Une fin de carrière amère, mais qui ne laisse aucun regret à Dumoulin, qui est convaincu d’avoir tout donné et d’avoir accompli de grandes choses au fil des ans : « Je ne regrette rien. Je suis heureux. Clairement, je suis heureux de ce que j’ai accompli, j’ai beaucoup de bons souvenirs. Même si les deux dernières années ont été difficiles, je ne regrette rien. J’ai eu une carrière fantastique, dont je suis fier, et je ne la changerais pas. Je suis heureux d’avoir pu être un grand cycliste et je suis maintenant reconnaissant d’avoir décidé de prendre une retraite anticipée. Sa passion pour le cyclisme n’a cependant jamais cessé, comme en témoigne sa participation à une course de Gravel cette année, la Life Time Sea Otter Classic, à tel point qu’il souligne qu’il « aime toujours le cyclisme » et qu’il passe encore « beaucoup de temps à pédaler ».

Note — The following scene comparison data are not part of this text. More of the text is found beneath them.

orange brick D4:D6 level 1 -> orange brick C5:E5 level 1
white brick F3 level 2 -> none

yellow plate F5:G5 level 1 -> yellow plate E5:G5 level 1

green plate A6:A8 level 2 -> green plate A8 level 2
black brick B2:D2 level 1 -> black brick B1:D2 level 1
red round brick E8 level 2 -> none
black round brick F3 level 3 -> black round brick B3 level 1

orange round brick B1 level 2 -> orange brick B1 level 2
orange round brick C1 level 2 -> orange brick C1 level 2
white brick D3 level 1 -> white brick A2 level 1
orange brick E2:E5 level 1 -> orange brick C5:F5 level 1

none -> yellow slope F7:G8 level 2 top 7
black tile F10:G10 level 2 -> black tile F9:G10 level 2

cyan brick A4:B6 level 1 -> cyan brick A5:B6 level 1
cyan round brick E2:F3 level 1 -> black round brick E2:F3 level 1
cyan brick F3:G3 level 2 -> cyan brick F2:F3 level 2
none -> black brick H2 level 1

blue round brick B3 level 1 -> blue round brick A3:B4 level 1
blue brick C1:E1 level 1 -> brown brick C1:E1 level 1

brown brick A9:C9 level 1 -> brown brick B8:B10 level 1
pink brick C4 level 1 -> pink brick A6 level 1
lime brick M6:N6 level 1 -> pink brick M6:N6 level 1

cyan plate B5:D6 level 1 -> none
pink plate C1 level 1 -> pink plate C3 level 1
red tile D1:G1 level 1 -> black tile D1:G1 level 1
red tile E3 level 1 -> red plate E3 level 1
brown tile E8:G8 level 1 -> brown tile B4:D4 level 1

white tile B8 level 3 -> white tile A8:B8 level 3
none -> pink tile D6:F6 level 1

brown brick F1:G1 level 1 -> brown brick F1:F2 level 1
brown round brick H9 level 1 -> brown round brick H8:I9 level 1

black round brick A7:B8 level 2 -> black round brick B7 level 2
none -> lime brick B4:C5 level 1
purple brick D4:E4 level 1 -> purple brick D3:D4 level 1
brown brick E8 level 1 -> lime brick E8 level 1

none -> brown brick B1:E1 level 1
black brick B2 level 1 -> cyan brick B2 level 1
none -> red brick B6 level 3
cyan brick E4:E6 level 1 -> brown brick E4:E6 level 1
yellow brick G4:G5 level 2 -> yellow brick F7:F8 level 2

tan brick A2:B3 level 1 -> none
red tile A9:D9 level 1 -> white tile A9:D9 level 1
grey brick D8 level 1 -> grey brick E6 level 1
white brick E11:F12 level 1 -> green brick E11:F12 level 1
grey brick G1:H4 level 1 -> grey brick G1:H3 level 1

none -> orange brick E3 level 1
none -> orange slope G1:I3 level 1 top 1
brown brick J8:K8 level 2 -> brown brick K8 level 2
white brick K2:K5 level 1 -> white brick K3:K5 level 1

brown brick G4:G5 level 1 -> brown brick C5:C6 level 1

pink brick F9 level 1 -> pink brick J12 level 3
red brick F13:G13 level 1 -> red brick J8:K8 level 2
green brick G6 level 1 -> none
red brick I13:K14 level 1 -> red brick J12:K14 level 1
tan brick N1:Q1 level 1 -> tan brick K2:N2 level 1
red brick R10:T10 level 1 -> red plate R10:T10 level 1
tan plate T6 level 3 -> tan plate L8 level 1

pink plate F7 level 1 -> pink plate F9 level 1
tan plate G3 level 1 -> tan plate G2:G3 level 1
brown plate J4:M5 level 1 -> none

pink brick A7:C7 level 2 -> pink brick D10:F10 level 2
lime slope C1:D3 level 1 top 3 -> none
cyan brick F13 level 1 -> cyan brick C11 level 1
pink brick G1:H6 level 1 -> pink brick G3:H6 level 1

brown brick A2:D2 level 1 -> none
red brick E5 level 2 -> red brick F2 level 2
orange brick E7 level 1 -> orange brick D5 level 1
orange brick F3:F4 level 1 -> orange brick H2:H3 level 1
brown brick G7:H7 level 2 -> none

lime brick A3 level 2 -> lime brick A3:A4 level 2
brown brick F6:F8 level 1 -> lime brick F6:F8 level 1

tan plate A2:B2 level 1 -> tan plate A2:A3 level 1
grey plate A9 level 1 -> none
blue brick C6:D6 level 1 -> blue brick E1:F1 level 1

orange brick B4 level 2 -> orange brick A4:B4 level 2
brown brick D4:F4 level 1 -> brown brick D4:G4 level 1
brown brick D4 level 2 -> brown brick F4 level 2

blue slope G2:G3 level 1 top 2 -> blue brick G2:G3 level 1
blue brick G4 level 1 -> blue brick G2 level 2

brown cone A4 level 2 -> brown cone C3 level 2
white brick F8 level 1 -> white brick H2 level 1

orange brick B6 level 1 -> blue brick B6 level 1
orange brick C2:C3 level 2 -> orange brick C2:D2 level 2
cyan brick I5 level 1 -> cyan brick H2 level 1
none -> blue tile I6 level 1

Le vainqueur du Giro 2017 a ensuite parlé de la scène cycliste actuelle, la comparant à la sienne. Bien que quelques années seulement se soient écoulées depuis sa retraite, de nombreux changements se sont produits rapidement : « Beaucoup de choses ont changé, notamment au niveau des avancées technologiques en matière d’entraînement et de nutrition. Tout est désormais plus sérieux et structuré. Les équipes sont mieux organisées, avec des objectifs clairs et un grand professionnalisme. Le niveau monte, c’est quelque chose d’incroyable, c’est bien plus élevé que lorsque je courais. C’est impressionnant de voir des coureurs comme Evenepoel, Vingegaard et Pogacar s’imposer en montagne.
Des changements qui ont apporté des améliorations, mais aussi des critiques, notamment sur une standardisation générale des athlètes : « Je pense que le cyclisme moderne devient un sport dans lequel les coureurs suivent des ordres, dans lequel la liberté et l’autonomie se perdent. Je pense que le défi aujourd’hui est de considérer chaque coureur comme un individu, avec ses propres besoins, ses rêves et son caractère. Il faut comprendre que chaque personne est différente et trouver un équilibre entre cela et l’utilisation de la science qui domine le cyclisme aujourd’hui. C’est un équilibre difficile à trouver, mais si vous le trouvez, comme Evenepoel et Pogacar, vous pouvez optimiser vos performances et obtenir les grands succès qu’ils ont remportés.
En parlant de Tadej Pogacar, le natif de Maastricht a une nouvelle fois exprimé sa grande admiration : « Il est invincible en ce moment. Je l’aime, c’est un grand cycliste, peut-être le meilleur de l’histoire. C’est incroyable de le voir sur un vélo. Mais parfois, il faut être honnête, les courses sont ennuyeuses : 18 km à parcourir et il est déjà seul. Il n’y a pas de tension jusqu’à l’arrivée. Je parle de la lutte pour la victoire. J’espère qu’il y aura plus de coureurs capables de s’approcher de lui. Pour cette raison, Dumoulin, comme d’autres anciens coureurs, estime qu’il n’aurait eu aucune chance contre le Slovène, même au meilleur moment de sa carrière : « Il aurait été trop fort pour moi.